▶ _Exercise inputs_
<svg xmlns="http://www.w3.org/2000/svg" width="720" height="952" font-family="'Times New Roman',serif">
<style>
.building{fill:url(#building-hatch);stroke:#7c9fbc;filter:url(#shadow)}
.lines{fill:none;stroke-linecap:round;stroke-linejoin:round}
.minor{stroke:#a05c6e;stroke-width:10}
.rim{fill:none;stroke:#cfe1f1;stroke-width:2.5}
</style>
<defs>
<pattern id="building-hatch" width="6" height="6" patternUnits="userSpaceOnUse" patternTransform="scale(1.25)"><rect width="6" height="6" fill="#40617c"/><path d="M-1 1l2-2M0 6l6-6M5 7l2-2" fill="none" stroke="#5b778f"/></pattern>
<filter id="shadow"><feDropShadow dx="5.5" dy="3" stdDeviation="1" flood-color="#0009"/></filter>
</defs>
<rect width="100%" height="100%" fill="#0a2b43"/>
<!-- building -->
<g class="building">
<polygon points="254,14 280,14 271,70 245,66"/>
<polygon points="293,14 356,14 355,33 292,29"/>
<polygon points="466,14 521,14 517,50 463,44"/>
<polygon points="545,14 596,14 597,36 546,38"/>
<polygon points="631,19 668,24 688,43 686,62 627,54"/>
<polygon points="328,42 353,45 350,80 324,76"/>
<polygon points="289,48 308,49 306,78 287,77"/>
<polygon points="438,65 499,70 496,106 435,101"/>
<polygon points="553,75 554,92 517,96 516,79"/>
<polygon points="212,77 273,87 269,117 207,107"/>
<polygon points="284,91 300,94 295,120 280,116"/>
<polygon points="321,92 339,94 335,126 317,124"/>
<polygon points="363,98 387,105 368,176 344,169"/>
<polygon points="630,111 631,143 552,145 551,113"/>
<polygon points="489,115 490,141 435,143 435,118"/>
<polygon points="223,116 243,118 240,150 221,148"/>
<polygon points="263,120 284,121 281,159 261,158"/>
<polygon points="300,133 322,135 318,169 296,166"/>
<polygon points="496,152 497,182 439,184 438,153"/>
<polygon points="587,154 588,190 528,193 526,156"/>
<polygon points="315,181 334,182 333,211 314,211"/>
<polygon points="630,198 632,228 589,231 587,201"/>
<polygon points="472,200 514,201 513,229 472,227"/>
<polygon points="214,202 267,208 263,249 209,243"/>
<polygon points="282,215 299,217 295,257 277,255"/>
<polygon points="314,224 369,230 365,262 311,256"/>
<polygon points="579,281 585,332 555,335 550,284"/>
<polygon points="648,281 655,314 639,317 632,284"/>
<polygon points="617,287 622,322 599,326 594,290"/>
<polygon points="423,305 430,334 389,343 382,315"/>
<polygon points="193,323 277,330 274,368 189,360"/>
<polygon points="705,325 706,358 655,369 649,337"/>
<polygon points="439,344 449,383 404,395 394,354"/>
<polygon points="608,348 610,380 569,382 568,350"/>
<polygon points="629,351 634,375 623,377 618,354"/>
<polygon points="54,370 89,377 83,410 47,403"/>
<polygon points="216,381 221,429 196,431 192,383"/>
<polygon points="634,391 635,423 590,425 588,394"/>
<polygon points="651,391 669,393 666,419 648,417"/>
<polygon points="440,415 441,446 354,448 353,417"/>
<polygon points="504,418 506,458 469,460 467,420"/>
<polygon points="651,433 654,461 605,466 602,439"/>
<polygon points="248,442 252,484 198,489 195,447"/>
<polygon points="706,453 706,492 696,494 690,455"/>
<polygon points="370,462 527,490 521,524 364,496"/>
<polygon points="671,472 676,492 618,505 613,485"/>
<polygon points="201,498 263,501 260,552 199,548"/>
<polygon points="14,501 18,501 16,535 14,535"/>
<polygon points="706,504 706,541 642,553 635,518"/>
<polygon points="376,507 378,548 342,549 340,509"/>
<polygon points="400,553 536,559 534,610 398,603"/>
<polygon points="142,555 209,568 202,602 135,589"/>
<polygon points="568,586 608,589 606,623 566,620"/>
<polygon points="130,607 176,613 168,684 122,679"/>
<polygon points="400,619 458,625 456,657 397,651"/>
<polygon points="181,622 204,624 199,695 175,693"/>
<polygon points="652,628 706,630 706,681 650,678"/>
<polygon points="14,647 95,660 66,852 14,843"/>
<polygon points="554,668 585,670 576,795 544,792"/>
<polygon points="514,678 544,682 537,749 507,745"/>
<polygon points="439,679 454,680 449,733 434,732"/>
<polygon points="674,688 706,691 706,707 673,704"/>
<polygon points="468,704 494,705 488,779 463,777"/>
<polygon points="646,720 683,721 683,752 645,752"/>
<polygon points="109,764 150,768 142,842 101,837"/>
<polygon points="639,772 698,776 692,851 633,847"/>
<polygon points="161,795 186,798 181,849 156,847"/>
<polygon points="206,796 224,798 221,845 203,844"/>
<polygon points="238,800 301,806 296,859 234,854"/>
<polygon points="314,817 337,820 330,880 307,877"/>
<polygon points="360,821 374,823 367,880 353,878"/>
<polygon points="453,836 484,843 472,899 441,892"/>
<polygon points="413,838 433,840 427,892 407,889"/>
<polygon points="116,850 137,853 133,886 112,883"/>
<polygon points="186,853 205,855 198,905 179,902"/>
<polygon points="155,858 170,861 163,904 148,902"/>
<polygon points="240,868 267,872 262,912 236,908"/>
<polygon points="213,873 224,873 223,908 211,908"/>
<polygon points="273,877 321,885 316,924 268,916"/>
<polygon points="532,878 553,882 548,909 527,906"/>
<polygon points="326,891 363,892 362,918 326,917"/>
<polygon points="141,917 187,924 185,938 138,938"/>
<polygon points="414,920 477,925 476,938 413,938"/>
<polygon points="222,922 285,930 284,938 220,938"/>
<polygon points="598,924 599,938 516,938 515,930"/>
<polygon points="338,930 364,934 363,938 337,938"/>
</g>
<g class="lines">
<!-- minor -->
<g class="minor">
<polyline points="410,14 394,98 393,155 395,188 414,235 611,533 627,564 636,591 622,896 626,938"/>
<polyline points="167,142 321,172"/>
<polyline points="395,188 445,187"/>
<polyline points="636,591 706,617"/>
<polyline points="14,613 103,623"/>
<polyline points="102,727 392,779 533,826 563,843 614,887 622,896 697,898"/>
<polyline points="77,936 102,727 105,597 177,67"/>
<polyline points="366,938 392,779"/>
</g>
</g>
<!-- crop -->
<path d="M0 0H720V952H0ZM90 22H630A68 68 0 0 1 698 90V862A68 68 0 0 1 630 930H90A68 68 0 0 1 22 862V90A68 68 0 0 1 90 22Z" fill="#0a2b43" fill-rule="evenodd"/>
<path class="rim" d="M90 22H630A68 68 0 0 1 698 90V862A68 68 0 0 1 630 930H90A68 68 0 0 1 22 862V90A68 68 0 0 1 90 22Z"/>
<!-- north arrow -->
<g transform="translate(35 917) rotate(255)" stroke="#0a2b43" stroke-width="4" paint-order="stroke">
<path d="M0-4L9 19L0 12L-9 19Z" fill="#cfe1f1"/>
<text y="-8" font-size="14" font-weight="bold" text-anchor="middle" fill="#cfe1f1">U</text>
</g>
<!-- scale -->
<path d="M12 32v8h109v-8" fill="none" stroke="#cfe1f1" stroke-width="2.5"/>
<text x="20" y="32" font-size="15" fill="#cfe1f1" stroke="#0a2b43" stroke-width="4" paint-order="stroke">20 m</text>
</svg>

▶ _Exercise directions_
Make sure that every entry above is copied out exactly as it stands.

▶ _Solution to the exercise_
<svg xmlns="http://www.w3.org/2000/svg" width="720" height="952" font-family="'Times New Roman',serif">
<style>
.building{fill:url(#building-hatch);stroke:#7c9fbc;filter:url(#shadow)}
.lines{fill:none;stroke-linecap:round;stroke-linejoin:round}
.minor{stroke:#a05c6e;stroke-width:10}
.rim{fill:none;stroke:#cfe1f1;stroke-width:2.5}
</style>
<defs>
<pattern id="building-hatch" width="6" height="6" patternUnits="userSpaceOnUse" patternTransform="scale(1.25)"><rect width="6" height="6" fill="#40617c"/><path d="M-1 1l2-2M0 6l6-6M5 7l2-2" fill="none" stroke="#5b778f"/></pattern>
<filter id="shadow"><feDropShadow dx="5.5" dy="3" stdDeviation="1" flood-color="#0009"/></filter>
</defs>
<rect width="100%" height="100%" fill="#0a2b43"/>
<!-- building -->
<g class="building">
<polygon points="254,14 280,14 271,70 245,66"/>
<polygon points="293,14 356,14 355,33 292,29"/>
<polygon points="466,14 521,14 517,50 463,44"/>
<polygon points="545,14 596,14 597,36 546,38"/>
<polygon points="631,19 668,24 688,43 686,62 627,54"/>
<polygon points="328,42 353,45 350,80 324,76"/>
<polygon points="289,48 308,49 306,78 287,77"/>
<polygon points="438,65 499,70 496,106 435,101"/>
<polygon points="553,75 554,92 517,96 516,79"/>
<polygon points="212,77 273,87 269,117 207,107"/>
<polygon points="284,91 300,94 295,120 280,116"/>
<polygon points="321,92 339,94 335,126 317,124"/>
<polygon points="363,98 387,105 368,176 344,169"/>
<polygon points="630,111 631,143 552,145 551,113"/>
<polygon points="489,115 490,141 435,143 435,118"/>
<polygon points="223,116 243,118 240,150 221,148"/>
<polygon points="263,120 284,121 281,159 261,158"/>
<polygon points="300,133 322,135 318,169 296,166"/>
<polygon points="496,152 497,182 439,184 438,153"/>
<polygon points="587,154 588,190 528,193 526,156"/>
<polygon points="315,181 334,182 333,211 314,211"/>
<polygon points="630,198 632,228 589,231 587,201"/>
<polygon points="472,200 514,201 513,229 472,227"/>
<polygon points="214,202 267,208 263,249 209,243"/>
<polygon points="282,215 299,217 295,257 277,255"/>
<polygon points="314,224 369,230 365,262 311,256"/>
<polygon points="579,281 585,332 555,335 550,284"/>
<polygon points="648,281 655,314 639,317 632,284"/>
<polygon points="617,287 622,322 599,326 594,290"/>
<polygon points="423,305 430,334 389,343 382,315"/>
<polygon points="193,323 277,330 274,368 189,360"/>
<polygon points="705,325 706,358 655,369 649,337"/>
<polygon points="439,344 449,383 404,395 394,354"/>
<polygon points="608,348 610,380 569,382 568,350"/>
<polygon points="629,351 634,375 623,377 618,354"/>
<polygon points="54,370 89,377 83,410 47,403"/>
<polygon points="216,381 221,429 196,431 192,383"/>
<polygon points="634,391 635,423 590,425 588,394"/>
<polygon points="651,391 669,393 666,419 648,417"/>
<polygon points="440,415 441,446 354,448 353,417"/>
<polygon points="504,418 506,458 469,460 467,420"/>
<polygon points="651,433 654,461 605,466 602,439"/>
<polygon points="248,442 252,484 198,489 195,447"/>
<polygon points="706,453 706,492 696,494 690,455"/>
<polygon points="370,462 527,490 521,524 364,496"/>
<polygon points="671,472 676,492 618,505 613,485"/>
<polygon points="201,498 263,501 260,552 199,548"/>
<polygon points="14,501 18,501 16,535 14,535"/>
<polygon points="706,504 706,541 642,553 635,518"/>
<polygon points="376,507 378,548 342,549 340,509"/>
<polygon points="400,553 536,559 534,610 398,603"/>
<polygon points="142,555 209,568 202,602 135,589"/>
<polygon points="568,586 608,589 606,623 566,620"/>
<polygon points="130,607 176,613 168,684 122,679"/>
<polygon points="400,619 458,625 456,657 397,651"/>
<polygon points="181,622 204,624 199,695 175,693"/>
<polygon points="652,628 706,630 706,681 650,678"/>
<polygon points="14,647 95,660 66,852 14,843"/>
<polygon points="554,668 585,670 576,795 544,792"/>
<polygon points="514,678 544,682 537,749 507,745"/>
<polygon points="439,679 454,680 449,733 434,732"/>
<polygon points="674,688 706,691 706,707 673,704"/>
<polygon points="468,704 494,705 488,779 463,777"/>
<polygon points="646,720 683,721 683,752 645,752"/>
<polygon points="109,764 150,768 142,842 101,837"/>
<polygon points="639,772 698,776 692,851 633,847"/>
<polygon points="161,795 186,798 181,849 156,847"/>
<polygon points="206,796 224,798 221,845 203,844"/>
<polygon points="238,800 301,806 296,859 234,854"/>
<polygon points="314,817 337,820 330,880 307,877"/>
<polygon points="360,821 374,823 367,880 353,878"/>
<polygon points="453,836 484,843 472,899 441,892"/>
<polygon points="413,838 433,840 427,892 407,889"/>
<polygon points="116,850 137,853 133,886 112,883"/>
<polygon points="186,853 205,855 198,905 179,902"/>
<polygon points="155,858 170,861 163,904 148,902"/>
<polygon points="240,868 267,872 262,912 236,908"/>
<polygon points="213,873 224,873 223,908 211,908"/>
<polygon points="273,877 321,885 316,924 268,916"/>
<polygon points="532,878 553,882 548,909 527,906"/>
<polygon points="326,891 363,892 362,918 326,917"/>
<polygon points="141,917 187,924 185,938 138,938"/>
<polygon points="414,920 477,925 476,938 413,938"/>
<polygon points="222,922 285,930 284,938 220,938"/>
<polygon points="598,924 599,938 516,938 515,930"/>
<polygon points="338,930 364,934 363,938 337,938"/>
</g>
<g class="lines">
<!-- minor -->
<g class="minor">
<polyline points="410,14 394,98 393,155 395,188 414,235 611,533 627,564 636,591 622,896 626,938"/>
<polyline points="167,142 321,172"/>
<polyline points="395,188 445,187"/>
<polyline points="636,591 706,617"/>
<polyline points="14,613 103,623"/>
<polyline points="102,727 392,779 533,826 563,843 614,887 622,896 697,898"/>
<polyline points="77,936 102,727 105,597 177,67"/>
<polyline points="366,938 392,779"/>
</g>
</g>
<!-- crop -->
<path d="M0 0H720V952H0ZM90 22H630A68 68 0 0 1 698 90V862A68 68 0 0 1 630 930H90A68 68 0 0 1 22 862V90A68 68 0 0 1 90 22Z" fill="#0a2b43" fill-rule="evenodd"/>
<path class="rim" d="M90 22H630A68 68 0 0 1 698 90V862A68 68 0 0 1 630 930H90A68 68 0 0 1 22 862V90A68 68 0 0 1 90 22Z"/>
<!-- north arrow -->
<g transform="translate(35 917) rotate(255)" stroke="#0a2b43" stroke-width="4" paint-order="stroke">
<path d="M0-4L9 19L0 12L-9 19Z" fill="#cfe1f1"/>
<text y="-8" font-size="14" font-weight="bold" text-anchor="middle" fill="#cfe1f1">U</text>
</g>
<!-- scale -->
<path d="M12 32v8h109v-8" fill="none" stroke="#cfe1f1" stroke-width="2.5"/>
<text x="20" y="32" font-size="15" fill="#cfe1f1" stroke="#0a2b43" stroke-width="4" paint-order="stroke">20 m</text>
</svg>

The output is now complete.